Start of Supplied passage

Supporting Breastfeeding in Emergencies


The World Health Organization (WHO) and United Nations Children’s Fund (UNICEF) recommend that infants should initiate exclusive breastfeeding within one hour of birth and continue exclusively breastfeeding for the first six months of life. After this time, infants should continue breastfeeding to two years of age or beyond while also receiving age-appropriate, nutritious and hygienic complementary foods.


Emergency situations can seriously threaten breastfeeding practices and consequently child nutrition, health and survival. Misconceptions of mothers, community members and those involved in the relief effort about the effects of trauma, stress and maternal malnutrition on breast milk may reduce a mother’s confidence in her ability to breastfeed. Though a woman’s ability to produce breast milk is not affected by a stressful situation, her body’s capacity to ‘let down’ milk can be impaired by stress. The inability of the mother to let down can interfere with effective suckling and further reduce her confidence. A lack of privacy in shelters or camp settings may restrict a mother's ability to comfortably breastfeed and heighten her stress level. As well, post-traumatic stress, illness, sexual violence and severe depression – all potentially elevated during emergency settings – may cause mothers, to reject their infants or the act of breastfeeding.

Time constraints may also be heightened during emergency settings and undermine breastfeeding. Women who must travel long distances, queue in long lines for food, water and fuel rations, and carry rations back to communities may be unable to travel with their infants. This interferes with on-demand and frequent feeding necessary to maintain breast milk supply. These activities also restrict the time the mothers can dedicate to appropriate breastfeeding and care of their children. Lastly, the unregulated distribution of breast milk substitutes (BMS), which includes powdered milk provided in food rations, may also undermine women’s efforts to breastfeed. (Note: BMS are any food being marketed or otherwise represented as a partial or total replacement for breast milk, whether or not it is suitable for that purpose. This includes infant formula, other milk products, therapeutic milk and bottle-fed complementary foods marketed for children up to two years of age, and complementary foods, juices and teas marketed for infants less than six months.)

End of Supplied passage
Start of Information

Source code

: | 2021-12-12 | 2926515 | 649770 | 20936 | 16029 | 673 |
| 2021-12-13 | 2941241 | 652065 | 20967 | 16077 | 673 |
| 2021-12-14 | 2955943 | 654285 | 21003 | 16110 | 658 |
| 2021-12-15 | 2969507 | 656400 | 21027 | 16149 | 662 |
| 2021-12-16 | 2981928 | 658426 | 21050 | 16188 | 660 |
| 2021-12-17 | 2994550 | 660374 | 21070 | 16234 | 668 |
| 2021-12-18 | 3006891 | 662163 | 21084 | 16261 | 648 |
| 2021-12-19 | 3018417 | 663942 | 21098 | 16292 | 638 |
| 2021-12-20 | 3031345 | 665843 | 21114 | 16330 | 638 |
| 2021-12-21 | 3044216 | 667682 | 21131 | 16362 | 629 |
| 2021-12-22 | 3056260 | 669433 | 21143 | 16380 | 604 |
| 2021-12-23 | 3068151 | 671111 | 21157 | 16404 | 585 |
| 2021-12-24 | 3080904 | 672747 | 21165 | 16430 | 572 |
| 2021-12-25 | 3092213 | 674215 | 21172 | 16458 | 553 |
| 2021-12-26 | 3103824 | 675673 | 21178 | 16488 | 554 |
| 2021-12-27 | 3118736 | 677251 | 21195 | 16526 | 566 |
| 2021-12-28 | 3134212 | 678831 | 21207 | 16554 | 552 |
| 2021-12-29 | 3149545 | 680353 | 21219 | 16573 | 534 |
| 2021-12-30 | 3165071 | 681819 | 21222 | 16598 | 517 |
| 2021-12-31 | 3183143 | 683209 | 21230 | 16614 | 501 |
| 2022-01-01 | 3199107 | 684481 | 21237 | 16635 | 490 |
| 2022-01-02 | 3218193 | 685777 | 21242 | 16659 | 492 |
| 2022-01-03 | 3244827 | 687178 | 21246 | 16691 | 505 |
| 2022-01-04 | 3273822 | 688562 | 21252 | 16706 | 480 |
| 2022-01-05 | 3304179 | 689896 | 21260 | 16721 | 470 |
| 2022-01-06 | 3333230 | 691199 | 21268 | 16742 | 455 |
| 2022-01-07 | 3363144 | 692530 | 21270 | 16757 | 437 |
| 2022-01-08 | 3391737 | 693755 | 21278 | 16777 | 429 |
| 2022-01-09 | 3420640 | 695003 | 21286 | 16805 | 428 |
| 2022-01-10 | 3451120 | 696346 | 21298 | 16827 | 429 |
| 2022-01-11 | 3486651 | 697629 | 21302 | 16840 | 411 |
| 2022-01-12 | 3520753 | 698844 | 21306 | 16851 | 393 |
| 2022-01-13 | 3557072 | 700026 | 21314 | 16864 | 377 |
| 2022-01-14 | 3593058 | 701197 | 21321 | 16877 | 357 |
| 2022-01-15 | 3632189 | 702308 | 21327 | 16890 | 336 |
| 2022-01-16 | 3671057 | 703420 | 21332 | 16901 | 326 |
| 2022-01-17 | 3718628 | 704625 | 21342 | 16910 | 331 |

End of Information

__Requirement__. Can you echo the text on breastfeeding in emergencies word for word, everything from "The World Health" down to "hygienic complementary foods."?

__Answer for the task__.
The World Health Organization (WHO) and United Nations Children’s Fund (UNICEF) recommend that infants should initiate exclusive breastfeeding within one hour of birth and continue exclusively breastfeeding for the first six months of life. After this time, infants should continue breastfeeding to two years of age or beyond while also receiving age-appropriate, nutritious and hygienic complementary foods.